KENNEDY (VOICE-OVER): For practicing Muslims, daily prayer is a must. In fact, devout Muslims are required to bow to Mecca five times a day. Each time, washing their hands, their mouths, and especially their feet. Now a college in Minnesota wants to help their Muslim students do just that.
KATHERINE KERSTEN, MINNEAPOLIS STAR TRIBUNE: Well, the college is proposing to construct modifications to college bathroom facilities to create foot basins for ritual prayer preparation for Muslim students.
KENNEDY: Minneapolis Community and Technical College is a state-run university. Last year, it banned a campus coffee cart from playing Christmas carols. Katherine Kersten is a columnist for the "Minneapolis Star Tribune."

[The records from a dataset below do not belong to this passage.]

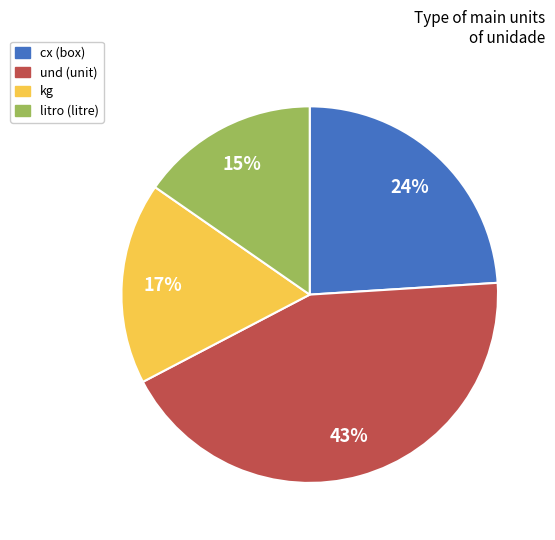

Combined, do cx (box) and litro (litre) account for over 50%?

No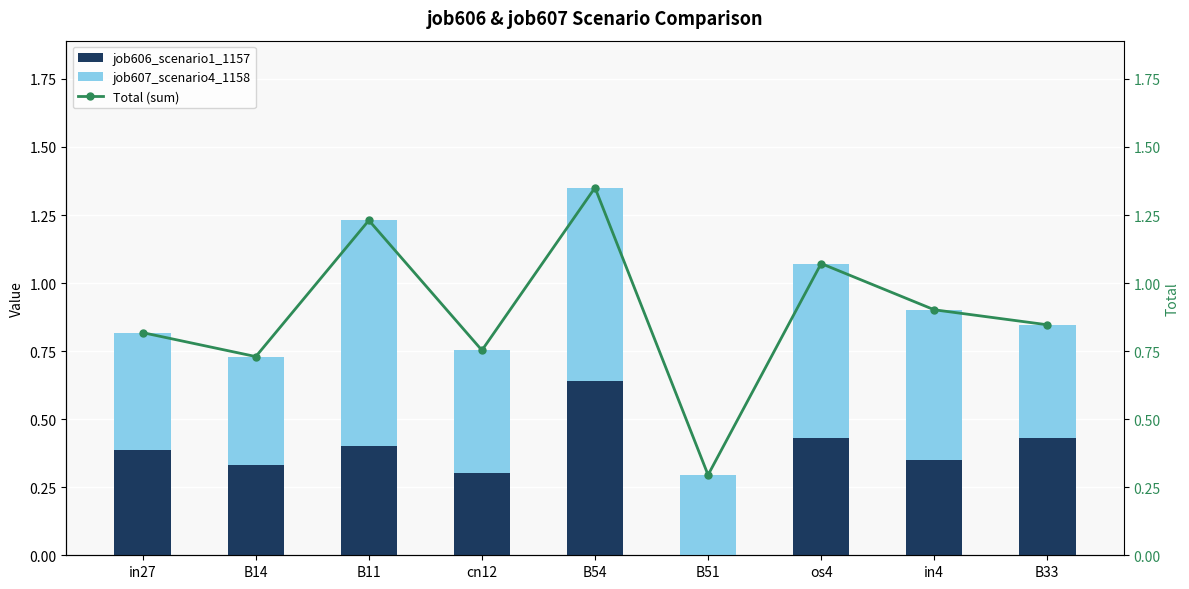

Count the number of data series in this chart.

3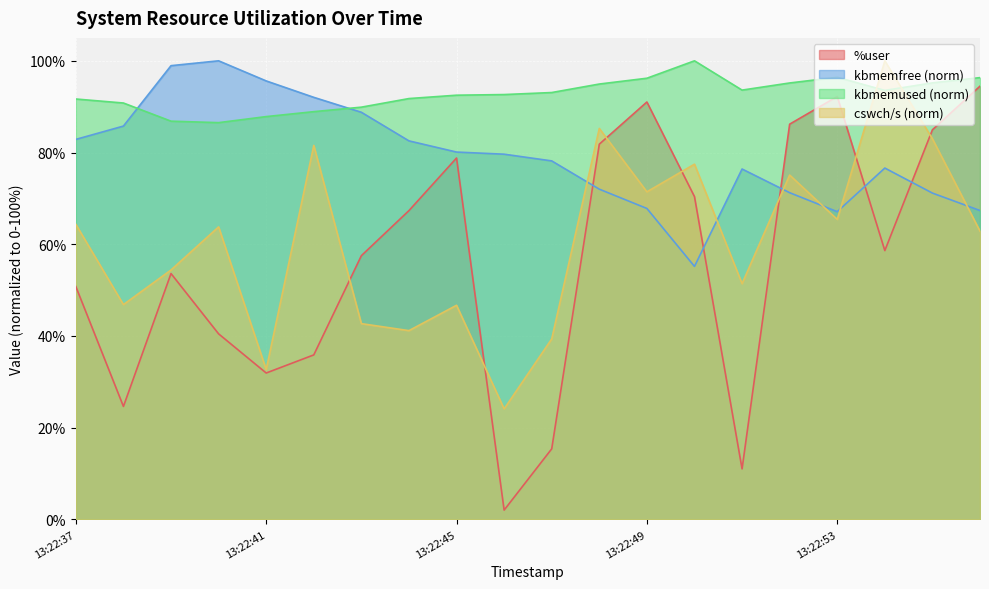

What is the value of the %user point at the 20th from the left?

94.5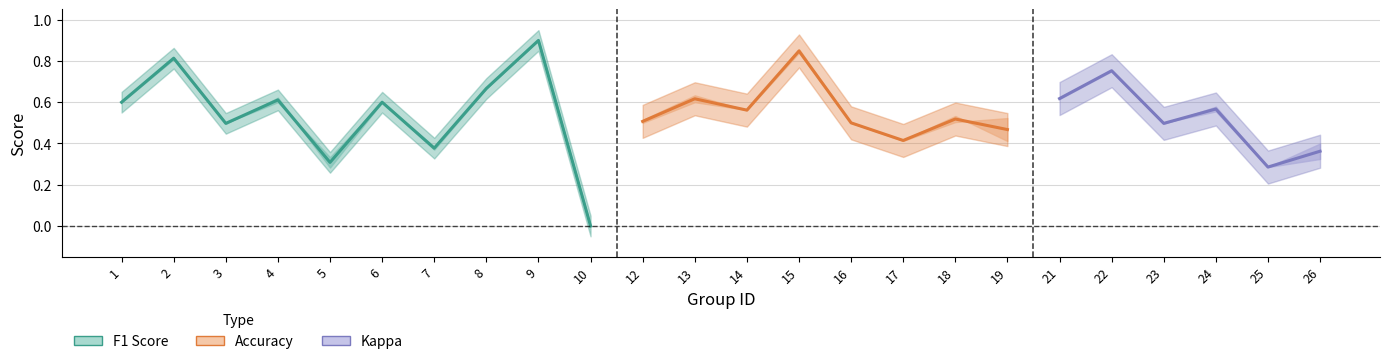

Which category has the highest value across all series?

9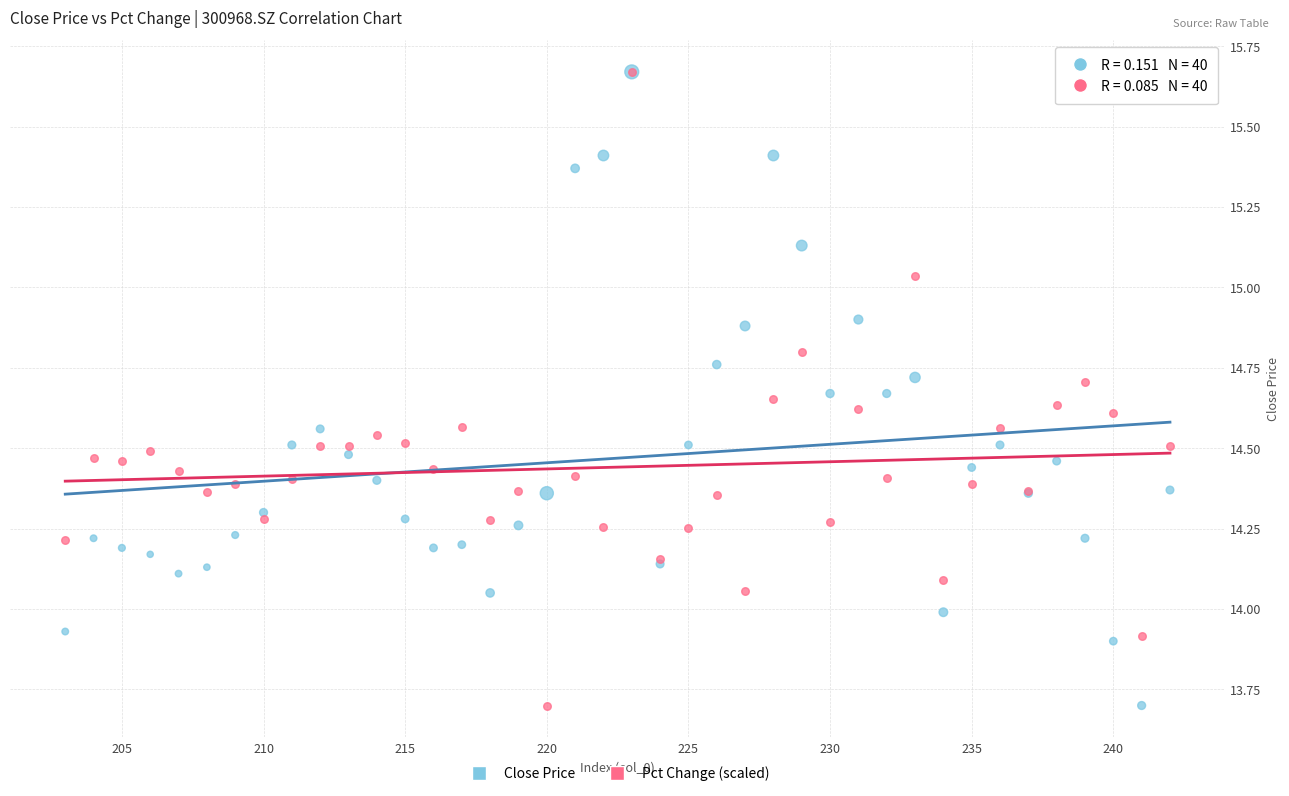

What are all the series names shown in the legend?

Close Price, Pct Change (scaled)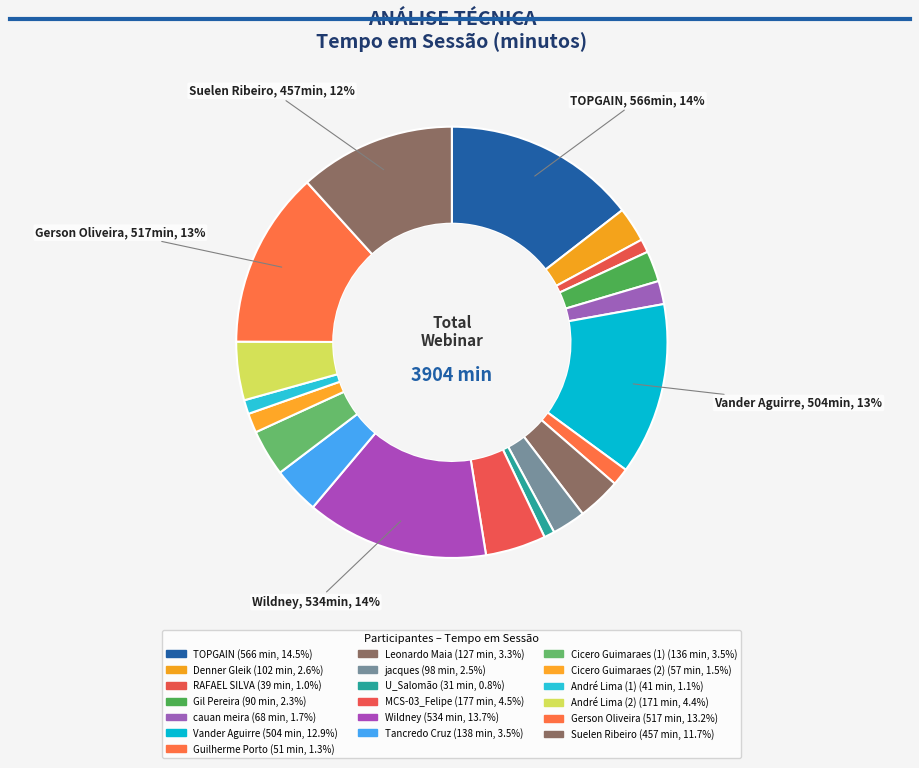

Which slice is the smallest?

U_Salomão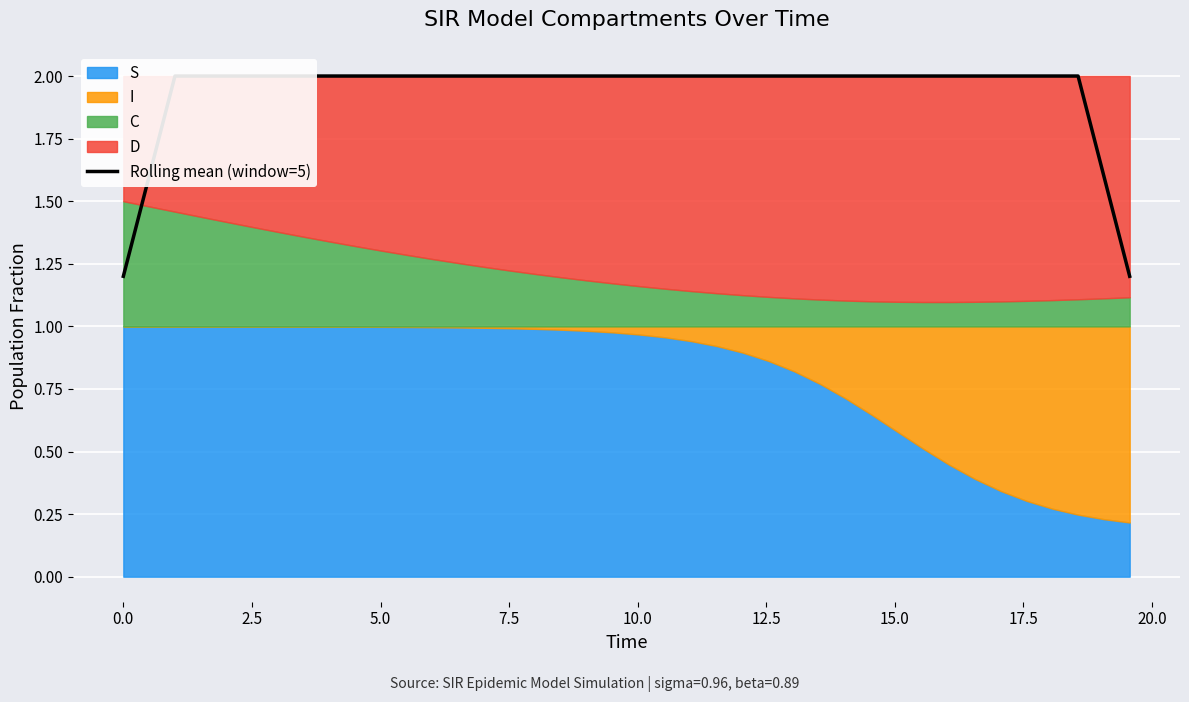

Reading left to right, extract all data points from this chart.

1.2	1.6	2.0	2.0	2.0	2.0	2.0	2.0	2.0	2.0	2.0	2.0	2.0	2.0	2.0	2.0	2.0	2.0	2.0	2.0	2.0	2.0	2.0	2.0	2.0	2.0	2.0	2.0	2.0	2.0	2.0	2.0	2.0	2.0	2.0	2.0	2.0	2.0	1.6	1.2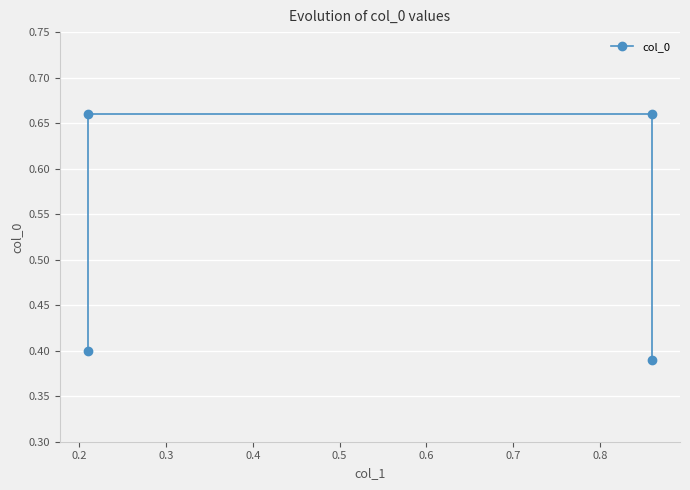

The value at 0.2 is 0.7. True or false?

True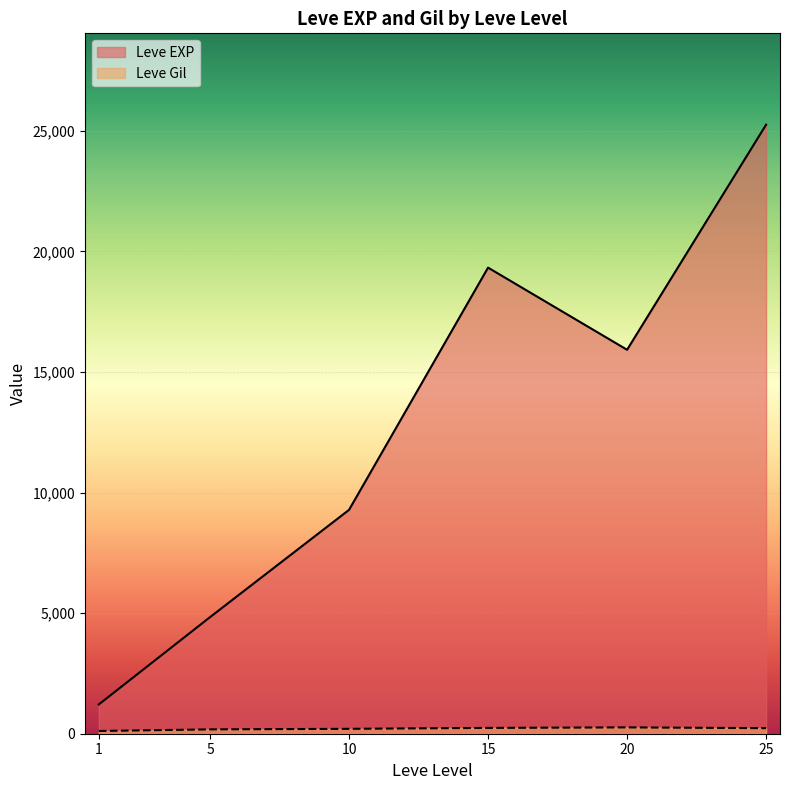

What is the highest value of the Leve EXP series?

25250.0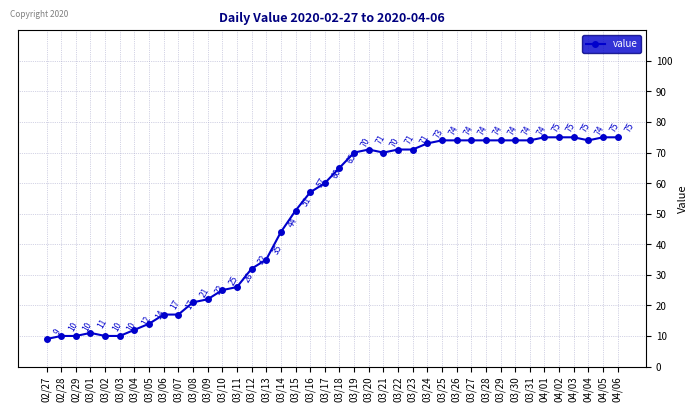

Reading left to right, transcribe all the data shown in this chart.

9	10	10	11	10	10	12	14	17	17	21	22	25	26	32	35	44	51	57	60	65	70	71	70	71	71	73	74	74	74	74	74	74	74	75	75	75	74	75	75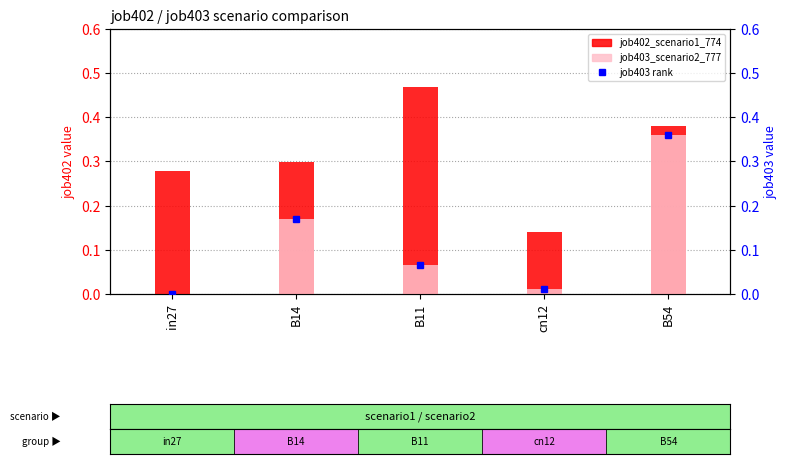

Reading left to right, list all the values displayed in this chart.

job402_scenario1_774: in27=0.3	B14=0.3	B11=0.5	cn12=0.1	B54=0.4
job403_scenario2_777: in27=0.0	B14=0.2	B11=0.1	cn12=0.0	B54=0.4
job403_scenario2_777 (rank): in27=0.0	B14=0.2	B11=0.1	cn12=0.0	B54=0.4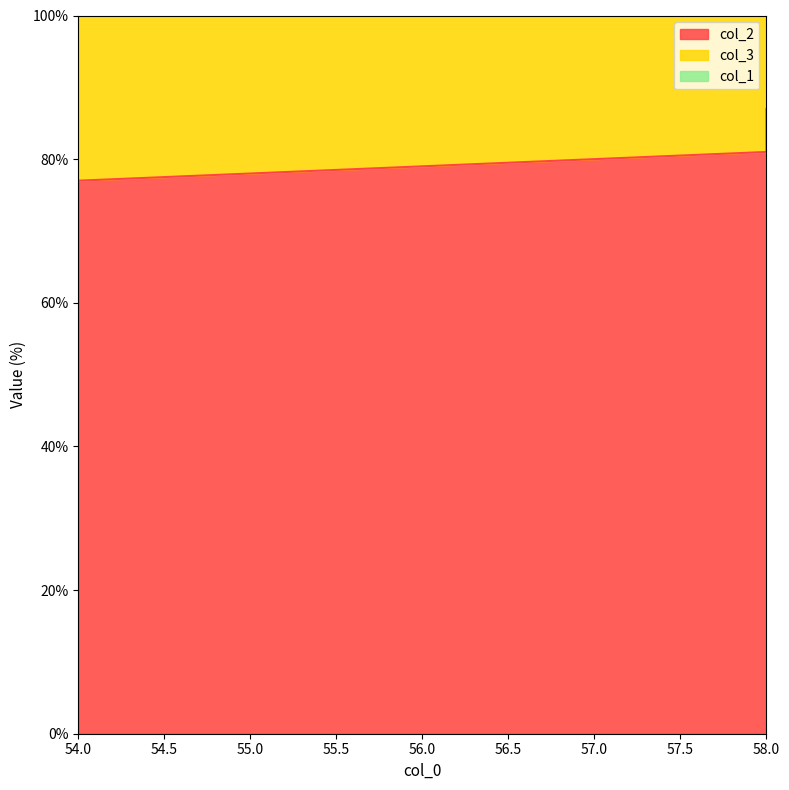

How many col_2 values are between 77 and 87?

3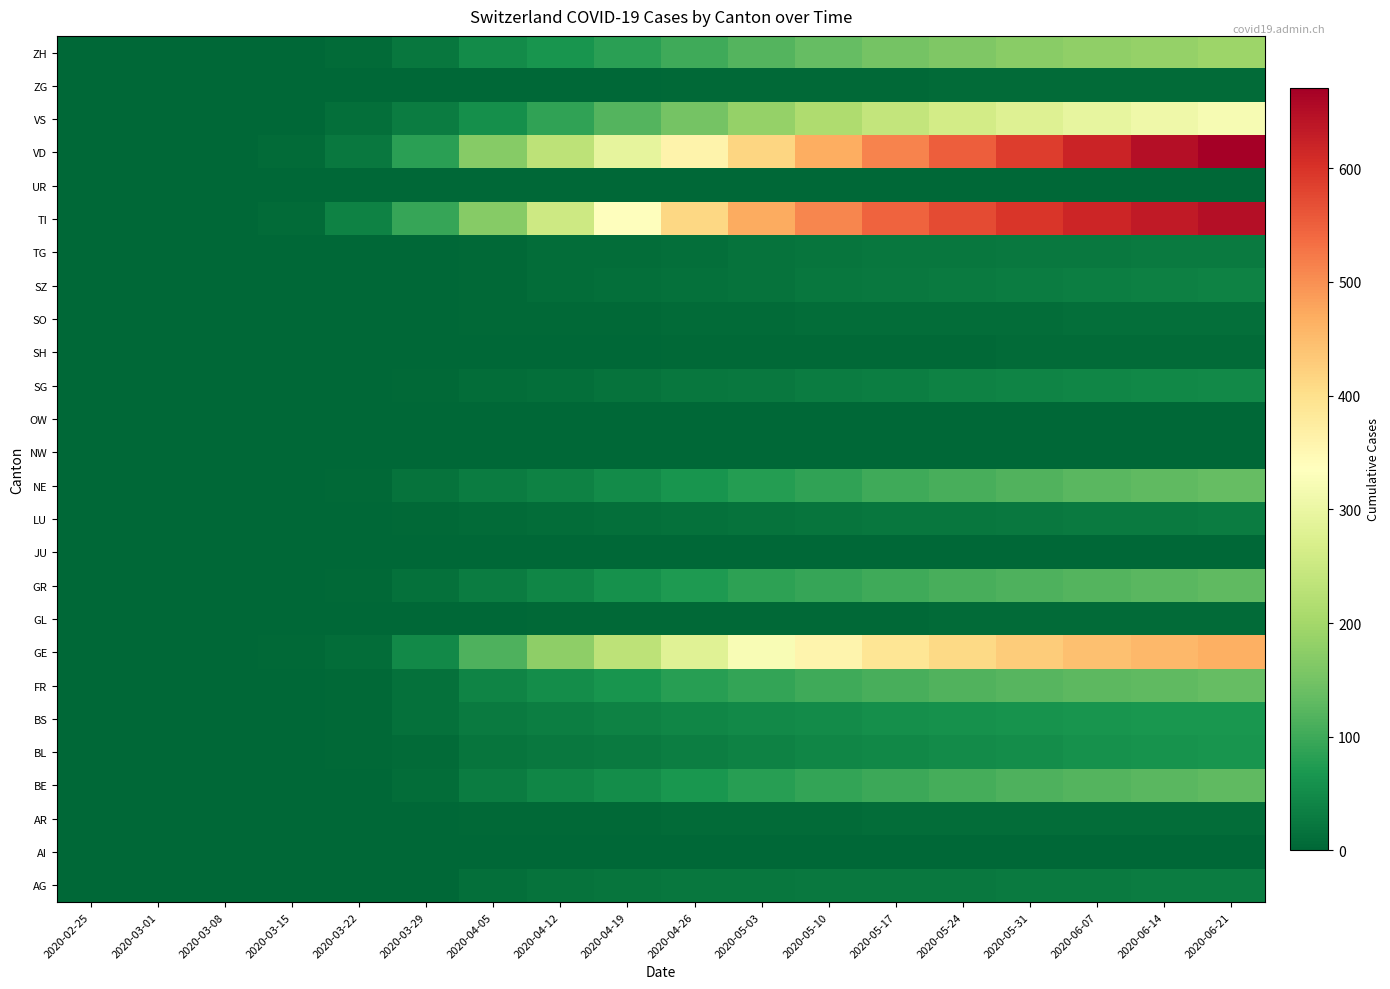

Rank the series by their maximum value, from lowest to highest.

AI, JU, OW, NW, UR, GL, SH, ZG, AR, SO, TG, LU, AG, SZ, SG, BL, BS, BE, GR, FR, NE, ZH, VS, GE, TI, VD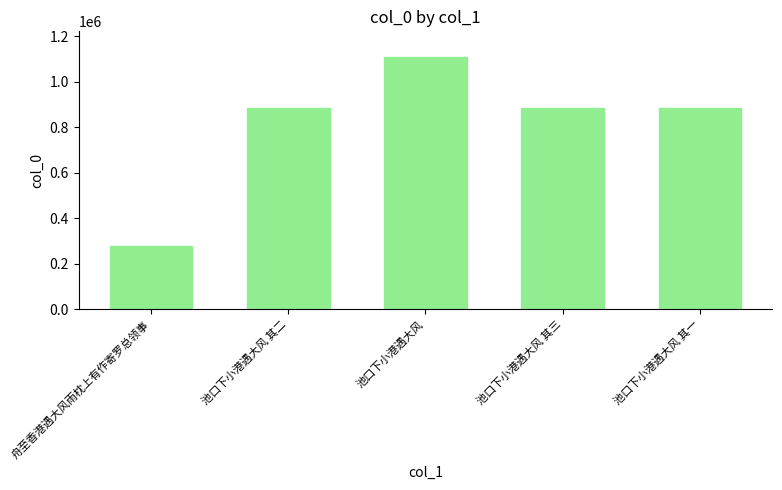

What is the change in value from 池口下小港遇大风 to 池口下小港遇大风 其三?

-225203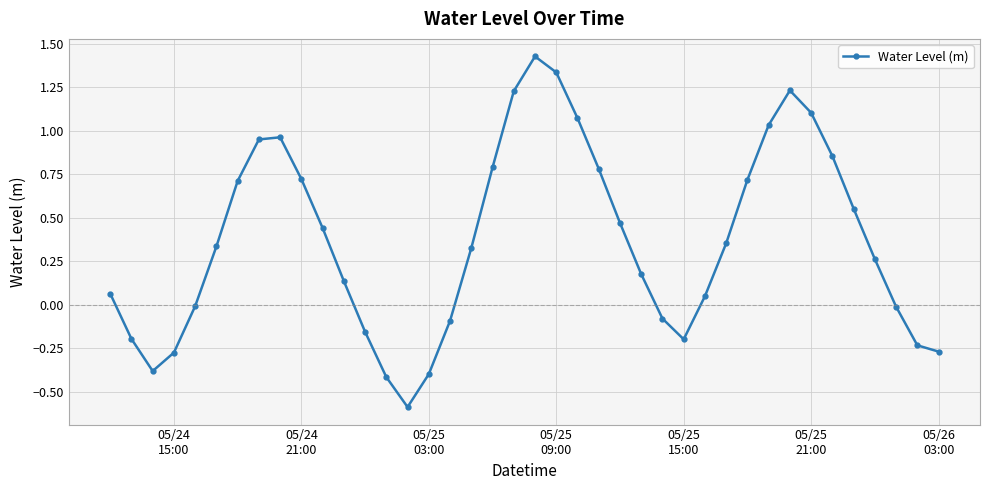

How many series are shown in this chart?

1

KERSTEN: Although Christianity is barred in public places during the holiday season, the college is actually going to be using taxpayer funds in order to construct daily prayer preparation facilities for Muslim students.
KENNEDY: This is not the first religious controversy to hit Minneapolis. Last year, Muslim cabbies began refusing fares for people carrying liquor, citing religious reasons. But college president Phil Davis says the two accommodations are very different. The foot washing facilities are not about religion, they are about customer service and public safety. Davis points out if there are no facilities, Muslim students will have to wash their feet in bathroom sinks which he says is not sanitary and dangerous for the students.
KERSTEN: There are a number of ways that this could be handled. Certainly students could be told that they simply could not use the public bathrooms to wash their feet. They could also be encouraged to talk to religious leaders about other abbreviated or accelerated ways to prepare for prayer, which are very much acceptable in mainstream Islamic practice.
(END OF VIDEOTAPE)
KENNEDY: Davis says the school has tried unsuccessfully to dissuade students from washing their feet in hand sinks. He says the foot facility is the best way to accommodate what he says is a growing practice. He also says, John, the cost — he insists the costs will be modest.
GIBSON: Nonetheless paid by the taxpayers.
KENNEDY: Yeah that's right.
GIBSON: And on Monday morning, Douglas, the Minneapolis airport is going to vote on those Muslim cab drivers and what they're going to do about carrying alcohol.
KENNEDY: We will see what happens with that issue.
GIBSON: We certainly will. Douglas Kennedy, thank you.